To that end, Suffolk has established its Jobsite of the Future program, which embeds AI engineers with project teams to help solve key problems and build new tech tools for successful construction.
Here, Harrison talks with Construction Dive about how Suffolk is adding AI into its workflows, how it standardizes technology across its business and what it considers when it’s looking to buy a tech solution versus when to build the tech itself.
Editor’s note: This interview has been edited for brevity and clarity.
CONSTRUCTION DIVE: What initiatives has Suffolk started to embed AI into its construction process?
DOUG HARRISON: It starts with our Jobsite of the Future, which is an initiative to embed AI into our project teams.
It pairs an AI engineer with a project team in a specific sector, because most of our sectors have differences in the way that we deliver. A lot of the underlying principles of construction are still the same, but there's unique aspects of mission critical work versus healthcare versus higher ed, for example.

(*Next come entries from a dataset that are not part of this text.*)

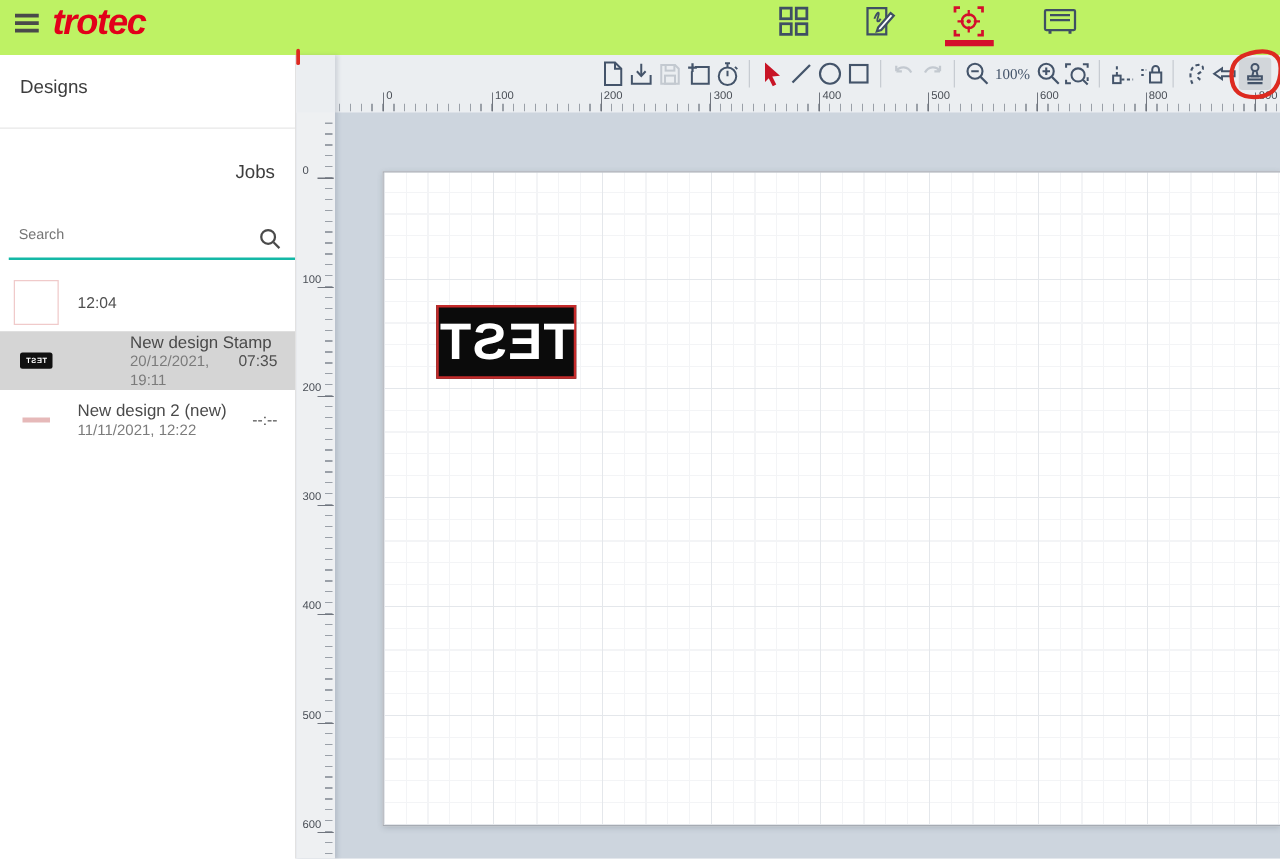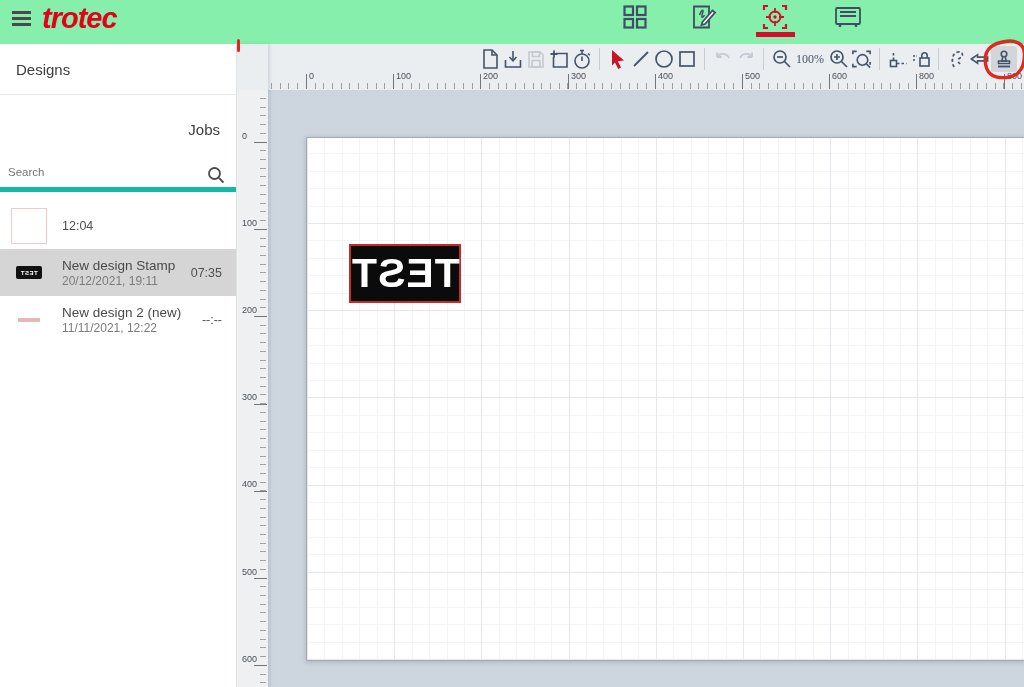--- a/index.html
+++ b/index.html
@@ -1,42 +1,42 @@
 <!DOCTYPE html>
 <html><head>
 <meta charset="utf-8">
 <style>
   * { margin:0; padding:0; box-sizing:border-box; }
   html,body { width:1024px; height:687px; overflow:hidden; background:#fff;
               font-family:"Liberation Sans", sans-serif; }
   body { position:relative; }
 
   
-  .header { position:absolute; left:0; top:0; width:1024px; height:44px; background:#86efac; }
+  .header { position:absolute; left:0; top:0; width:1024px; height:44px; background:#bef264; }
   .hamburger { position:absolute; left:12px; top:11px; width:19px; height:15px; cursor:pointer; }
   .hamburger span { display:block; width:19px; height:2.6px; background:#4a4a4a; margin-bottom:3.4px; }
   .logo { position:absolute; left:42px; top:2px; font-size:29px; font-weight:700; font-style:italic;
           color:#e2001a; letter-spacing:-1px; }
   .nav-icon { position:absolute; top:3px; width:28px; height:28px; cursor:pointer; }
   .nav-underline { position:absolute; left:756px; top:32px; width:39px; height:5px; background:#d40f2c; }
 
   
   .sidebar { position:absolute; left:0; top:44px; width:237px; height:643px; background:#fff;
              border-right:1px solid #e3e3e3; }
-  .side-section { padding:17px 16px 16px 16px; font-size:15px; color:#3d3d3d; }
+  .side-section { padding:17px 16px 24px 16px; font-size:15px; color:#3d3d3d; }
   .side-divider { border-bottom:1px solid #e8e8e8; }
-  .search-row { position:relative; height:32px; margin-top:6px; border-bottom:5px solid #14b8a6; }
+  .search-row { position:relative; height:32px; margin-top:6px; border-bottom:2px solid #14b8a6;margin-left:7px; }
   .search-row input { position:absolute; left:8px; top:6px; width:190px; border:0; outline:0;
                       font-size:11.5px; color:#444; background:transparent;
                       font-family:"Liberation Sans", sans-serif; }
   .search-row svg { position:absolute; right:10px; top:5px; }
   .job-list { margin-top:10px; }
   .job-item { position:relative; height:47px; display:flex; align-items:center; padding:0 10px;
               cursor:pointer; }
-  .job-item.selected { background:#d5d5d5; }
+  .job-item.selected { background:#d5d5d5;gap:42px; }
   .thumb { width:38px; height:38px; display:flex; align-items:center; justify-content:center;
            margin-right:14px; flex:0 0 38px; }
   .thumb-frame { width:36px; height:36px; background:#fff; border:1px solid #f0caca; }
   .thumb-stamp { width:26px; height:13px; background:#111; border-radius:2px; color:#fff;
                  font-size:6px; font-weight:700; display:flex; align-items:center; justify-content:center;
                  transform:scaleX(-1); letter-spacing:.5px; }
   .thumb-line { width:22px; height:4px; background:#e6b9b9; }
   .job-text { flex:1 1 auto; min-width:0; }
   .job-title { font-size:13.5px; color:#4a4a4a; line-height:17px; white-space:nowrap; }
   .job-date  { font-size:12px;  color:#7b7b7b; line-height:15px; }

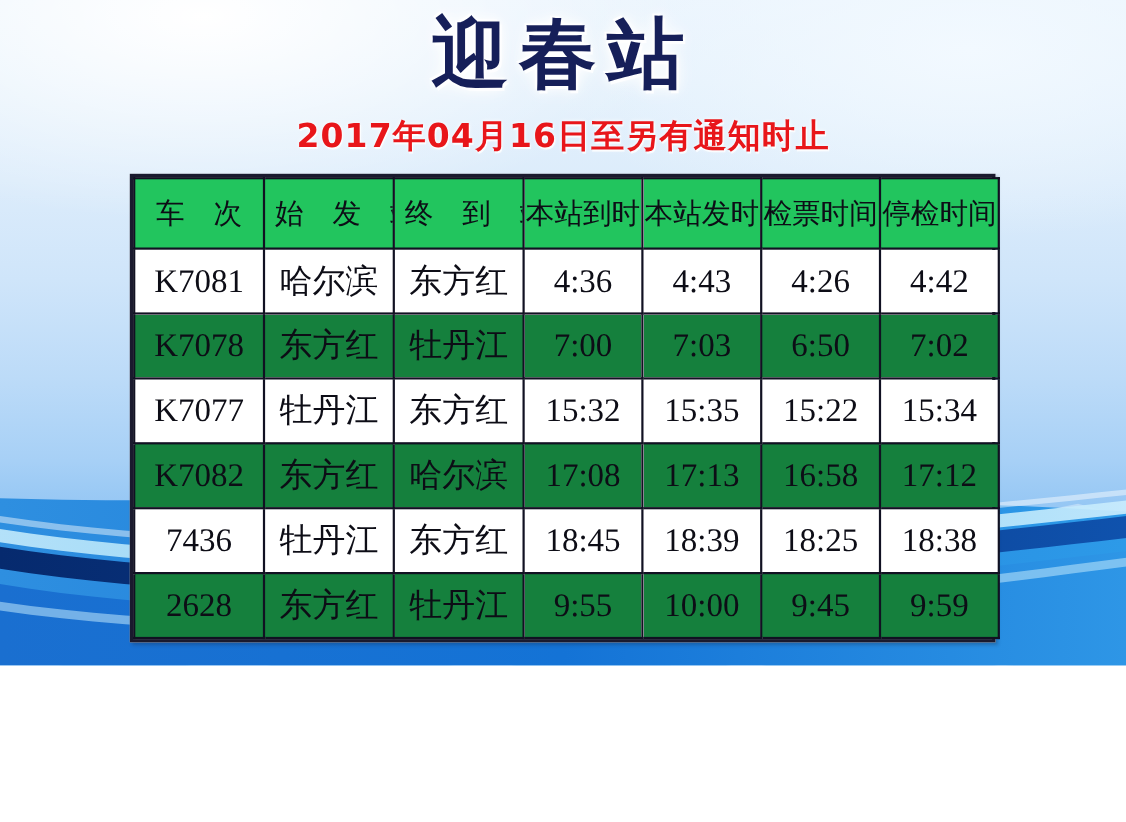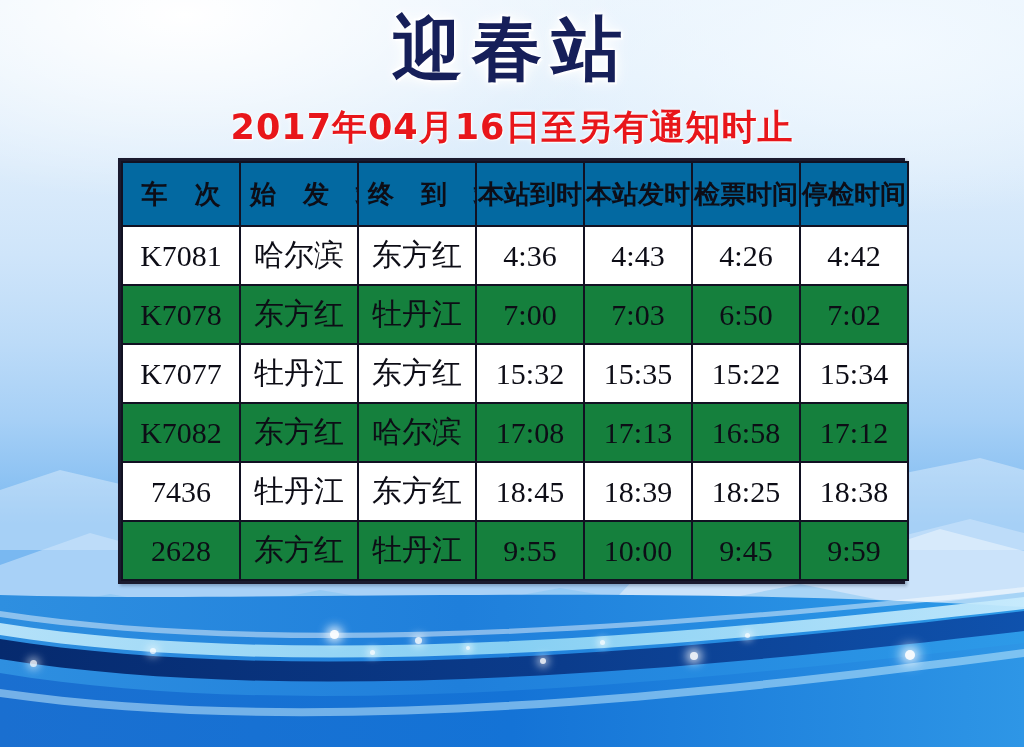--- a/index.html
+++ b/index.html
@@ -3,21 +3,21 @@
 <meta charset="utf-8">
 <style>
   html,body{margin:0;padding:0;}
   body{
     width:1024px;height:747px;overflow:hidden;position:relative;
     font-family:"Liberation Serif","DejaVu Serif",serif;
     background:#ffffff;
   }
 
   
-  #stage{position:absolute;inset:0;width:1024px;height:747px;overflow:hidden;}
+  #stage{position:absolute;inset:0;width:1024px;height:605px;overflow:hidden;}
 
   .bg-sky{
     position:absolute;left:0;top:0;width:1024px;height:747px;
     background:
       radial-gradient(ellipse 700px 300px at 18% 2%, #ffffff 0%, rgba(255,255,255,0) 62%),
       radial-gradient(ellipse 600px 260px at 86% 6%, #f2f9ff 0%, rgba(242,249,255,0) 66%),
       linear-gradient(180deg,
         #eaf4fd 0%,
         #e4f1fc 10%,
         #dcecfb 22%,
@@ -46,21 +46,21 @@
     font-size:70px;font-weight:bold;letter-spacing:10px;
     color:#161f59;line-height:1.0;
     text-shadow:
       0 0 6px #ffffff, 0 0 12px #ffffff, 0 0 18px #ffffff,
       2px 2px 0 rgba(255,255,255,.9), -2px -2px 0 rgba(255,255,255,.9);
     white-space:nowrap;
   }
   .subtitle{
     position:absolute;left:0;top:110px;width:1024px;text-align:center;
     font-family:"DejaVu Sans","Liberation Sans",sans-serif;
-    font-size:35px;font-weight:bold;letter-spacing:1px;
+    font-size:30px;font-weight:bold;letter-spacing:1px;
     color:#e8161a;line-height:1.0;white-space:nowrap;
     text-shadow:0 0 4px rgba(255,255,255,.95),1px 1px 0 rgba(255,255,255,.8);
   }
 
   
   .table-wrap{
     position:absolute;left:118px;top:158px;width:787px;
     border:3px solid #1a1a2e;
     box-sizing:border-box;
     box-shadow:2px 2px 3px rgba(20,40,70,.30);
@@ -70,23 +70,23 @@
   th,td{
     border:2px solid #111122;
     text-align:center;
     color:#0d0d16;
     padding:0;
     height:57px;
     white-space:nowrap;
     overflow:hidden;
   }
   thead th{
-    background:#0369a1;
+    background:#22c55e;
     font-family:"DejaVu Sans","Liberation Sans",sans-serif;
-    font-weight:bold;
+    font-weight:normal;
     font-size:26px;
     height:62px;
   }
   th.sp{letter-spacing:9px;text-indent:9px;}
   tbody td{
     background:#ffffff;
     font-family:"Liberation Serif","DejaVu Serif",serif;
     font-size:30px;
   }
   tbody tr.alt td{background:#15803d;}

Pairing an AI engineer with our project teams really has two fronts.
It gives our project teams more of your typical licenses — Claude, ChatGPT — like you see across the industry right now. Our question is, how do you get day-to-day efficiencies right and train those individuals that are on the projects to actually utilize it? We want them to use that to ingest documentation and do comparisons for change order reviews, RFI creation, etc. That's a part of their role.
The bigger piece that is actually going to, we believe, create transformational change in the industry is the development we’re working on for tools and applications that go hand-in-hand with our project teams.
How do you think about deploying technology to your teams?
The biggest thing that we realized is that you really need to have consistent technology deployed to capture the data first.
It's incredibly important that before you say this is a required tool, you have the backend infrastructure set up to say, what data are we going to be pulling from this? Is this going to be a source of truth for us to manage our projects at a regional level?
Because all of this data flows up, not only for our project executives, but this same data goes into our dashboards that our COOs and our GMs and ultimately our presidents, use to manage their portfolio.
You want to think about consistent data collection and technology deployment in the same light.
That’s what has let us be successful in standardizing tools across our portfolio.
What goes into standardizing those tech tools?
It's got to prove long-term value. It has to change the process that we execute today for the better.
Right now, we're working on finding the right partner and platform for procurement and delivery, as an example.
Yes, all of these applications are figuring out ways to embed AI into their solutions, but some have better workflows for the way our company operates. Finding that match helps us manage procurement and delivery.
So, there's a big piece of functionality, right? You have to get the field users in there to actually test the tech. You have to make sure you get the results you want, and that the usability is blessed by those project teams. That's where you want that early adoption.
How you actually standardize that and then deploy it is really a training strategy, and how do you make sure that you have the right robust training for these individuals and these specific platforms.
Contractors today are wondering whether it’s better to build or buy their tech solutions. What’s Suffolk’s position on the build vs. buy calculus?
It's a constant debate before we go forward with any solution prototyping.
I think the relationship with Suffolk Technologies in the BOOST program affords us the opportunity to see the full view of the landscape and how this is shaping up.
The biggest thing we look at is, if it's on the forefront of a platform we currently use or there's something to test in the market, we are not going to build that application unless it is something that is really bespoke to the way we work. We understand for standard applications, we're not going to build and beat some of the models that are out there.
We're not a software company. We're a construction company at the end of the day, and what we want to do is deliver best-in-class value to our clients and to our trade partners. And ultimately, we want to make it the most productive solution possible for our team members to scale and grow in the organization.